Blockchain Project Delayed by Her Majesty’s Revenue and Customs (HMRC) Until Brexit Concludes
Distributed ledger technology has been a point of interest for the United Kingdom Parliament lately, as the authority investigates its potential use of customs needs.
Urged by the Q&A section of the website, MP (member of parliament) Eddie Hughes had pondered if the government plans to implement blockchain technology when the UK finally departs from Europe. Hughes asked this question in combination with request for an update on a trial that the Parliament had formerly announced.
In a new statement from the Parliament on February 7th, Her Majesty's Revenue and Customs (HMRC) announced that the work on the blockchain project that they had begun would have to wait until Brexit is over. Answering the questions from Hughes, MP Mel Stride explained that the project would involve a permissioned blockchain. This blockchain would “be used to inform a trader’s ‘Authorised Economic Operator’ status.”
Furthermore, the financial secretary to the U.K. Treasury added that the planned trial would take six weeks and it
“established that government could use Blockchain to securely share the results of sensitive risk checks to improve the efficiencies of certain customs processes.”

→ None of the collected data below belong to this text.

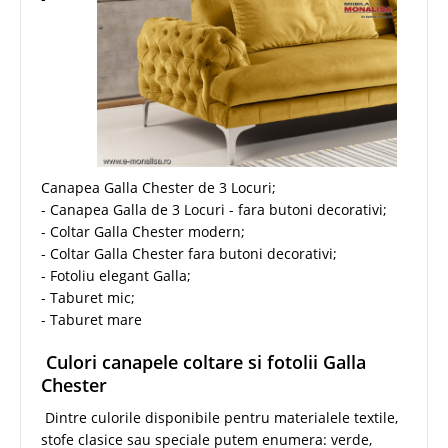
Canapea Galla Chester de 3 Locuri;
- Canapea Galla de 3 Locuri - fara butoni decorativi;
- Coltar Galla Chester modern;
- Coltar Galla Chester fara butoni decorativi;
- Fotoliu elegant Galla;
- Taburet mic;
- Taburet mare
Culori canapele coltare si fotolii Galla
Chester
Dintre culorile disponibile pentru materialele textile,
stofe clasice sau speciale putem enumera: verde,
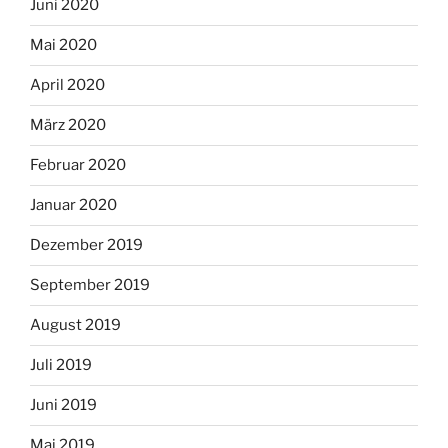
Juni 2020
Mai 2020
April 2020
März 2020
Februar 2020
Januar 2020
Dezember 2019
September 2019
August 2019
Juli 2019
Juni 2019
Mai 2019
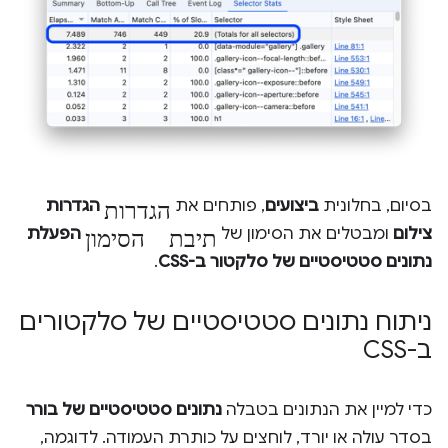
הגדרות
בסיום, בחלונית
ביצועים
, פותחים את
הגדרות
תיבת הסימון
צילום
ומבטלים את הסימון של
הפעלת
נתונים סטטיסטיים של סלקטור ב-CSS
.
ניתוח נתונים סטטיסטיים של סלקטורים
ב-CSS
כדי למיין את הנתונים בטבלה
נתונים סטטיסטיים של בורר
בסדר עולה או יורד, לוחצים על כותרת העמודה. לדוגמה,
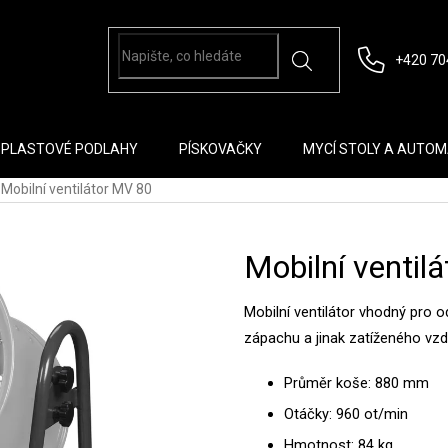
+420 70
PLASTOVÉ PODLAHY
PÍSKOVAČKY
MYCÍ STOLY A AUTO
Mobilní ventilátor MV 80
Mobilní ventil
Mobilní ventilátor vhodný pro 
zápachu a jinak zatíženého vz
Průměr koše: 880 mm
Otáčky: 960 ot/min
Hmotnost: 84 kg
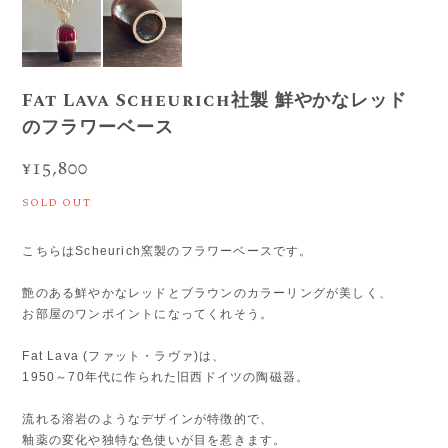
Fat Lava Scheurich社製 鮮やかなレッド
のフラワーベース
¥15,800
SOLD OUT
こちらはScheurich窯製のフラワーベースです。
艶のある鮮やかなレッドとブラウンのカラーリングが美しく、
お部屋のワンポイントになってくれそう。
Fat Lava (ファット・ラヴァ)は、
1950～70年代に作られた旧西ドイツの陶磁器。
流れる溶岩のようなデザインが特徴的で、
釉薬の変化や独特な色使いが目を惹きます。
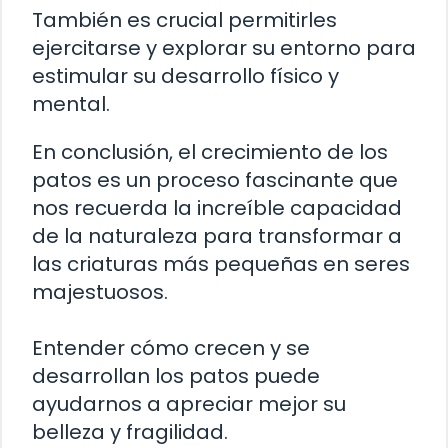
También es crucial permitirles
ejercitarse y explorar su entorno para
estimular su desarrollo físico y
mental.
En conclusión, el crecimiento de los
patos es un proceso fascinante que
nos recuerda la increíble capacidad
de la naturaleza para transformar a
las criaturas más pequeñas en seres
majestuosos.
Entender cómo crecen y se
desarrollan los patos puede
ayudarnos a apreciar mejor su
belleza y fragilidad.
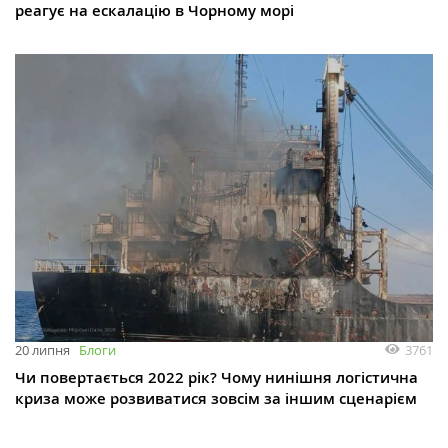
реагує на ескалацію в Чорному морі
3761
20 липня
Блоги
Чи повертається 2022 рік? Чому нинішня логістична
криза може розвиватися зовсім за іншим сценарієм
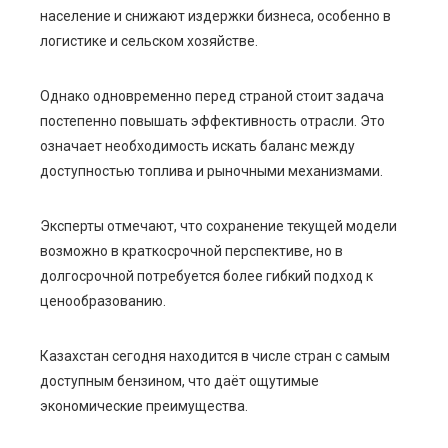
население и снижают издержки бизнеса, особенно в
логистике и сельском хозяйстве.
Однако одновременно перед страной стоит задача
постепенно повышать эффективность отрасли. Это
означает необходимость искать баланс между
доступностью топлива и рыночными механизмами.
Эксперты отмечают, что сохранение текущей модели
возможно в краткосрочной перспективе, но в
долгосрочной потребуется более гибкий подход к
ценообразованию.
Казахстан сегодня находится в числе стран с самым
доступным бензином, что даёт ощутимые
экономические преимущества.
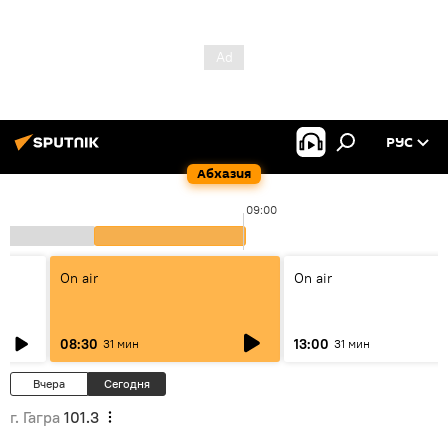
РУС
Абхазия
09:00
On air
On air
08:30
13:00
31 мин
31 мин
Вчера
Сегодня
г. Гагра
101.3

Additional work on this trial is going to require participation and effort from HMRC, so the process is presently postponed. It will not resume “until after the U.K. leaves the EU when timescales and cost will be revisited.” It is likely that the work would be a part of the trading initiative of the Future Borders Programme, though their primary focus is presently Brexit.
The first annoucement that blockchain technology could be integrated into customs was in September 2017 by HMRC, though it looks like the original plan had been separate from Brexit. At the time, blockchain technology was supposed to ready the border for the departure of the UK, since the customs division will be responsible for five times the declarations that it has now.
In June 2016, the vote was cast, and UK citizens expressed their hopes of leaving the EU. The vote was in favor of the departure, which is set to commence officially on March 29th, 2019. Still, there are many issues that citizens have yet to clearly find a solution to with their own borders, like trading, rights of residence for citizens, and how to handle the shared border with Ireland.
The United States has also launched a blockchain test through Customs and Border Protection to see how the technology would fare with the shipment tracking system.